I found out what he was talking about one afternoon in October. I was flying with my secretary’s husband and paying more attention to other aircraft in the pattern than I was to flying my own plane, and just as I touched down the four-knot crosswind from the right weathercocked the Stearman. In the blink of an eye the left wingtip kissed the asphalt. Now, too late, I got busy with the rudder and stick. No ground loop, thank heavens, but a tattered wingtip and left aileron. I was a sadder and wiser man, especially when I got the bill. A little bit of fabric, glue and paint and the labor to properly install it set me back $320. Not a fortune, but
Aaagh!

That incident was still in my future as John Weisbart began to initiate me into the mysteries of the Stearman. He decided that I should begin my lessons in the front cockpit while he monitored the proceedings in the rear one.

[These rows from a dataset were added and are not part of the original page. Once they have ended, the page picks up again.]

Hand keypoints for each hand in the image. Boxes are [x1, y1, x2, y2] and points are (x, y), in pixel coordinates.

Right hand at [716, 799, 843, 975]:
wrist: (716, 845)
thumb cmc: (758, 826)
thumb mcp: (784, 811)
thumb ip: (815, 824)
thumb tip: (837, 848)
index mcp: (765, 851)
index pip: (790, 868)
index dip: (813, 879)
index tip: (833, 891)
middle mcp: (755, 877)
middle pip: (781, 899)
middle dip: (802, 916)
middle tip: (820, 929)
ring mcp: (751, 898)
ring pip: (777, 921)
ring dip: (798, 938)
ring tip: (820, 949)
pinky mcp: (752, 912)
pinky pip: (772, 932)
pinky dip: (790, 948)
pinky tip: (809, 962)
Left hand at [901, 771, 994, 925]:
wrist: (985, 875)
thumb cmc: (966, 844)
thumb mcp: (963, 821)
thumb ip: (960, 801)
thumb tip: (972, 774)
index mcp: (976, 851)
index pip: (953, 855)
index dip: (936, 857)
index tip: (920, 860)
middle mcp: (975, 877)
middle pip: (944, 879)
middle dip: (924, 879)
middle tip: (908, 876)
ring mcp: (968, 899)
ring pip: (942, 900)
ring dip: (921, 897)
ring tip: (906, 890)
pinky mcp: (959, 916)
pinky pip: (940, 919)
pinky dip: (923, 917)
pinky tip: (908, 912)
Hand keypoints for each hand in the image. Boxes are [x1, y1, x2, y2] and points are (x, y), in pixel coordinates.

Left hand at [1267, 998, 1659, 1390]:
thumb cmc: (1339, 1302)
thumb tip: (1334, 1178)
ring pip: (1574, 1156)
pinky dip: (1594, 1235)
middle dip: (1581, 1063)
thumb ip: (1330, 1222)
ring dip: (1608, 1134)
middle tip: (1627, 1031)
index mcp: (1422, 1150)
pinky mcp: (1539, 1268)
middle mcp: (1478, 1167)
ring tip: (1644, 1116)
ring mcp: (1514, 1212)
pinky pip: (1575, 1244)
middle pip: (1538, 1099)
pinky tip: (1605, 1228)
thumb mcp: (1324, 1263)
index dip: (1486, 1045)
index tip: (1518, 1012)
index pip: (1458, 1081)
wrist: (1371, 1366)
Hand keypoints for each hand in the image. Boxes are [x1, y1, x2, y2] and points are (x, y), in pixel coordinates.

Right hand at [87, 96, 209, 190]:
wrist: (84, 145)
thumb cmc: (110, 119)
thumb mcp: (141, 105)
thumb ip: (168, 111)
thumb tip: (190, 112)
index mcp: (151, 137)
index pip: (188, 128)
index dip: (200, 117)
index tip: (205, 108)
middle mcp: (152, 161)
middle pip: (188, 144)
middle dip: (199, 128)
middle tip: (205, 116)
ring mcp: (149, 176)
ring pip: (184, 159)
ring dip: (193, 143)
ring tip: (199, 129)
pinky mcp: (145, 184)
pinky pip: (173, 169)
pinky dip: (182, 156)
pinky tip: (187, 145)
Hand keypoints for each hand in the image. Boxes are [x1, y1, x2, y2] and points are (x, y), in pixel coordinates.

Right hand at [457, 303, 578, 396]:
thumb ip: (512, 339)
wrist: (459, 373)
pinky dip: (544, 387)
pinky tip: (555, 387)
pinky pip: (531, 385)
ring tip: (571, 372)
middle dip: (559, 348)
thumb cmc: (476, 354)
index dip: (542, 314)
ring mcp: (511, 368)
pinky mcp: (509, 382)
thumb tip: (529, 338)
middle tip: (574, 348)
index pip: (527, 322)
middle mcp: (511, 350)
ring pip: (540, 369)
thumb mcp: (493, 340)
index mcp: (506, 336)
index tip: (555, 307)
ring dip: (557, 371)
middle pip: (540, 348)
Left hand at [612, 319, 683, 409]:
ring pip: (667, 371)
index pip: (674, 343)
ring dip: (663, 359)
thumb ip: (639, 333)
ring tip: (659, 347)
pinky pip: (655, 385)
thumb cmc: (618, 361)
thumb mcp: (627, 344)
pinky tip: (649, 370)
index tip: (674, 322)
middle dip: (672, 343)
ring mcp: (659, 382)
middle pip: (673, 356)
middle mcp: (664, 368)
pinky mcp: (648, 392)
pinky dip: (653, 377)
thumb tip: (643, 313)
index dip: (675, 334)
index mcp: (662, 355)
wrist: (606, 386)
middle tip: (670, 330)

Even I knew this was not the way it was done. “The instructor sits in front, John, and the student sits in back. I’m the student.”

“I know that, but I’ll feel a lot more comfortable with you up there and me back here. Trust me.”

John was rapidly developing his own love affair with my new flame. Like a jealous teenager, I found this difficult to endure. Especially after five or six flights when I began to think I was getting the hang of this tail-wheel stuff. “Hey, John. Why don’t you let me try it from back there?”

“Ahh, Steve, ol’ buddy, it’d be a crime against nature to ding this Stearman. She’s a beaut!” He glanced at the seductive wings, the glistening yellow paint, the shiny prop waiting to turn, then cast a vastly experienced eye upon me. “A couple more with you up front; then we’ll see.”

I finally got him in the front seat by embarrassing him in front of the mechanic, Steve Hall, who wandered out of the hangar one morning to watch us strap in. “Gonna have to put a stick of dynamite under John to get him out of that rear cockpit,” I told Steve, with John listening.